Si baciano. Con passione, con
tristezza, con disperazione. Scivolano a terra, sulla sabbia umida, nella
nebbia che rada si aggrappa al loro corpo. Nella luce tenue di quell’acerba
alba. E il bacio si fa dolce, lento, pieno di tenerezza, pieno d’amore. Come un
primo timido bacio, tra di loro. Pieno della stessa felicità, pieno della
stessa allegria, pieno della stessa aria di vittoria che aveva avuto quello
vero. Harry si sdraia, il viso che guarda verso il cielo. E le stelle,
abbagliate dalla luminosità di quel sole nascente, dalla corona brillante dei
capelli di lei, impallidiscono appena. Ginny gli si siede nel ventre. Si sfila
la camicetta, che si libra nel vento, si gonfia e poi appassisce li accanto,
inutile come i giorni passati. Poi gli sbottona la sua, e ogni passo lo ama di più,
lo scopre con gioia. Lo bacia ancora. E ancora. E lui guarda il suo viso. Mai,
si erano immaginati un più dolce e romantico ritrovarsi. A Ginevra fanno un po’
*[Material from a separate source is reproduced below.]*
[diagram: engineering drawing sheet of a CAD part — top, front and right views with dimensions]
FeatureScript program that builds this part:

male le ginocchia, che sfregano contro la sabbia. Ma non importa. Si morde le
labbra, alza il busto. Il piccolo
seno bianco si intravede sotto il pizzo della biancheria. Da quella
posizione lo guarda, sorride. Ironica, divertita, divertente. Harry ridacchia,
tende le mani e le cattura le guance, la porta a se, e la bacia ancora. Poi lei
si abbassa, sprofonda, gli sfila i pantaloni con calma. Lo vede rabbrividire e
lo abbraccia un po’. arrossisce, improvvisamente pudica, la sua risata
cristallina s’incrina. E lui non le mette fretta. Le slaccia i jeans, le sfiora
il grembo. E Ginny è li, nella sua pura nudità, nella sua innocente bellezza.
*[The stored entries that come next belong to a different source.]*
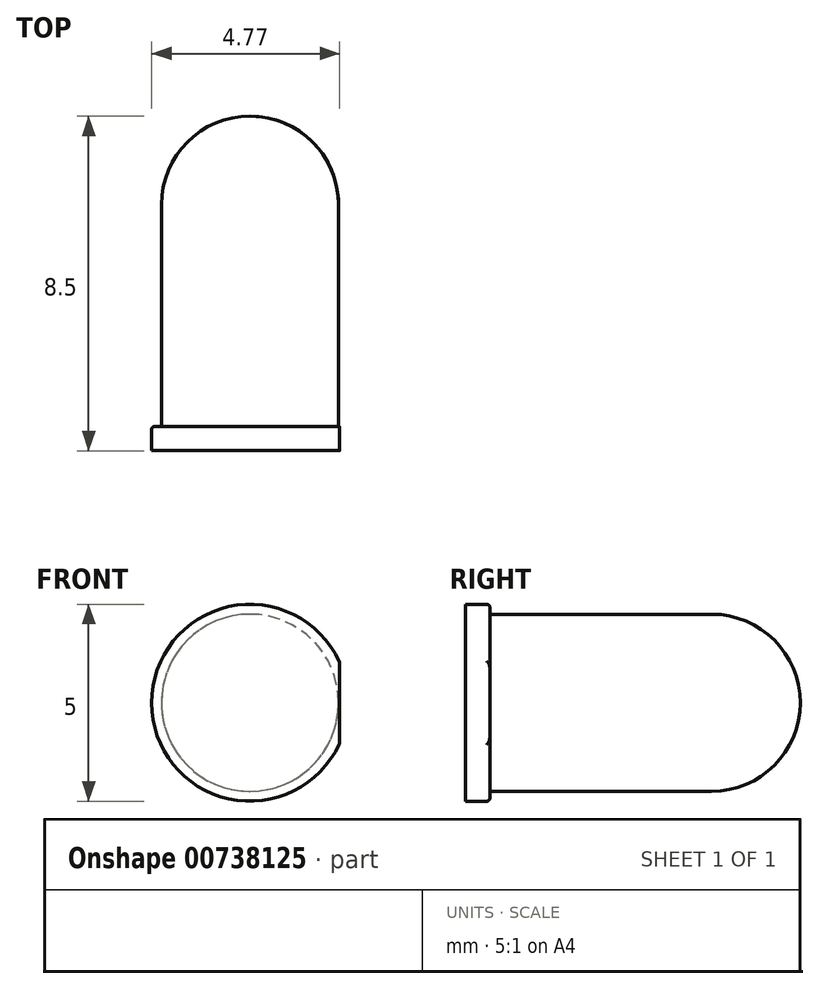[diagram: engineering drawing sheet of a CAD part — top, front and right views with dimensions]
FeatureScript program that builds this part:
annotation { "Feature Type Name" : "Feature", "Feature Type Description" : "" }
export const myFeature = defineFeature(function(context is Context, id is Id, definition is map)
    precondition{}
    {
        {
            var Q0;
            Q0=qCreatedBy(makeId("Top.planeOp"),FACE);
            var sketch = newSketch(context, id + "F0", { "sketchPlane" : qUnion([Q0])});
            skLineSegment(sketch, "E0", {"start": v(-101.5, -9.97) * mm, "end": v(-101.5, -18.47) * mm});
            skArc(sketch, "E1", {"start": v(-101.5, -9.97) * mm, "mid": v(-103.75, -12.22) * mm, "end": v(-101.5, -14.47) * mm});
            skLineSegment(sketch, "E2.bottom", {"start": v(-101.5, -18.47) * mm, "end": v(-104, -18.47) * mm});
            skLineSegment(sketch, "E2.top", {"start": v(-101.5, -17.85) * mm, "end": v(-104, -17.85) * mm});
            skLineSegment(sketch, "E2.left", {"start": v(-101.5, -18.47) * mm, "end": v(-101.5, -17.85) * mm});
            skLineSegment(sketch, "E2.right", {"start": v(-104, -18.47) * mm, "end": v(-104, -17.85) * mm});
            skLineSegment(sketch, "E3", {"start": v(-103.75, -12.22) * mm, "end": v(-103.75, -17.85) * mm});
            skSolve(sketch);
        }
        {
            var Q0;
            {var subQ0=sQuery(id+"F0.wireOp",EDGE,"E1");var subQ1=sQuery(id+"F0.wireOp",EDGE,"E0");var subQ5=sQuery(id+"F0.wireOp",EDGE,"E3");var subQ10=sQuery(id+"F0.wireOp",EDGE,"E2.bottom");var subQ12=makeQuery(id+"F0.imprint","INTERSECT",VERTEX,{"disambiguationData":[OD(0.0)],"derivedFrom":[subQ1,subQ0]});Q0=qUnion([makeQuery(id+"F0.imprint","IMPRINT",FACE,{"disambiguationData":[TD([[makeQuery(id+"F0.imprint","IMPRINT",EDGE,{"disambiguationData":[TD([[subQ12,-1.0]])],"derivedFrom":subQ1}),-1.0]])]}),makeQuery(id+"F0.imprint","IMPRINT",FACE,{"disambiguationData":[TD([[makeQuery(id+"F0.imprint","IMPRINT",EDGE,{"derivedFrom":subQ10}),-1.0]])]}),makeQuery(id+"F0.imprint","IMPRINT",FACE,{"disambiguationData":[TD([[makeQuery(id+"F0.imprint","IMPRINT",EDGE,{"derivedFrom":subQ5}),1.0]])]})]);}
            var Q1;
            Q1=sQuery(id+"F0.wireOp",EDGE,"E0");
            revolve(context, id + "F1", {"entities" : qUnion([Q0]), "axis" : qUnion([Q1]), "revolveType" : RevolveType.FULL});
        }
        {
            var Q0;
            Q0=qCreatedBy(makeId("Top.planeOp"),FACE);
            var sketch = newSketch(context, id + "F2", { "sketchPlane" : qUnion([Q0])});
            skLineSegment(sketch, "E4.0", {"start": v(-104, -17.85) * mm, "end": v(-99, -17.85) * mm});
            skLineSegment(sketch, "E4.1", {"start": v(-104, -18.47) * mm, "end": v(-99, -18.47) * mm});
            skLineSegment(sketch, "E5", {"start": v(-99, -17.85) * mm, "end": v(-99, -18.47) * mm});
            skLineSegment(sketch, "E6", {"start": v(-99.23, -17.85) * mm, "end": v(-99.23, -18.47) * mm});
            skSolve(sketch);
        }
        {
            var Q0;
            Q0=qSketchRegion(id+"F2",true);
            extrude(context, id + "F3", {"entities" : qUnion([Q0]), "operationType" : NewBodyOperationType.REMOVE, "oppositeDirection" : true, "depth" : 25 * mm, "symmetric" : true});
        }
        {
            var Q0;
            Q0=makeQuery(id+"F1.opRevolve","SWEPT_EDGE",EDGE,{"disambiguationData":[OSD([sQuery(id+"F0.wireOp",EDGE,"E2.top"),sQuery(id+"F0.wireOp",EDGE,"E2.right")])]});
            var Q1;
            Q1=makeQuery(id+"F3.boolean.opBoolean","COPY",EDGE,{"derivedFrom":makeQuery(id+"F3.opExtrude","SWEPT_EDGE",EDGE,{"disambiguationData":[OSD([sQuery(id+"F2.wireOp",EDGE,"E4.0"),sQuery(id+"F2.wireOp",EDGE,"E6")])]})});
            var Q2;
            Q2=makeQuery(id+"F3.boolean.opBoolean","INTERSECT",EDGE,{"disambiguationData":[OD(1.0)],"derivedFrom":[makeQuery(id+"F1.opRevolve","SWEPT_FACE",FACE,{"disambiguationData":[OSD([sQuery(id+"F0.wireOp",EDGE,"E2.right")])]}),makeQuery(id+"F3.opExtrude","SWEPT_FACE",FACE,{"disambiguationData":[OSD([sQuery(id+"F2.wireOp",EDGE,"E6")])]})]});
            var Q3;
            Q3=makeQuery(id+"F3.boolean.opBoolean","INTERSECT",EDGE,{"disambiguationData":[OD(0.0)],"derivedFrom":[makeQuery(id+"F1.opRevolve","SWEPT_FACE",FACE,{"disambiguationData":[OSD([sQuery(id+"F0.wireOp",EDGE,"E2.right")])]}),makeQuery(id+"F3.opExtrude","SWEPT_FACE",FACE,{"disambiguationData":[OSD([sQuery(id+"F2.wireOp",EDGE,"E6")])]})]});
            fillet(context, id + "F4", {"entities" : qUnion([Q0, Q1, Q2, Q3]), "radius" : 0.07 * mm, "tangentPropagation" : true, "allowEdgeOverflow" : false});
        }
    });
Lo guarda, nascosto appena nell’ultima penombra, così serio, così adulto, le
ombre tormentate sul suo viso si diradano, le lacrime nei suoi occhi si
asciugano, e lei, abile fata, ricuce le sue ferite a ogni bacio, si preme su di
lui, in un lungo, dolce, amarsi.
E alla fine ricade sfinita al suo fianco, lo stringe più forte, nasconde il viso nel suo collo, scivola accanto a lui, stanca, brilla d’amore, felice. I loro cuori battono insieme, tranquilli, pieni di vita. Lui le mette le dita nei capelli, e la tiene così, avvolta a se, nella sabbia, nel rombare del mare, in balia delle carezze del vento. E si abbandonano così al sonno, con un quieto sorriso sulle labbra pulsanti di baci.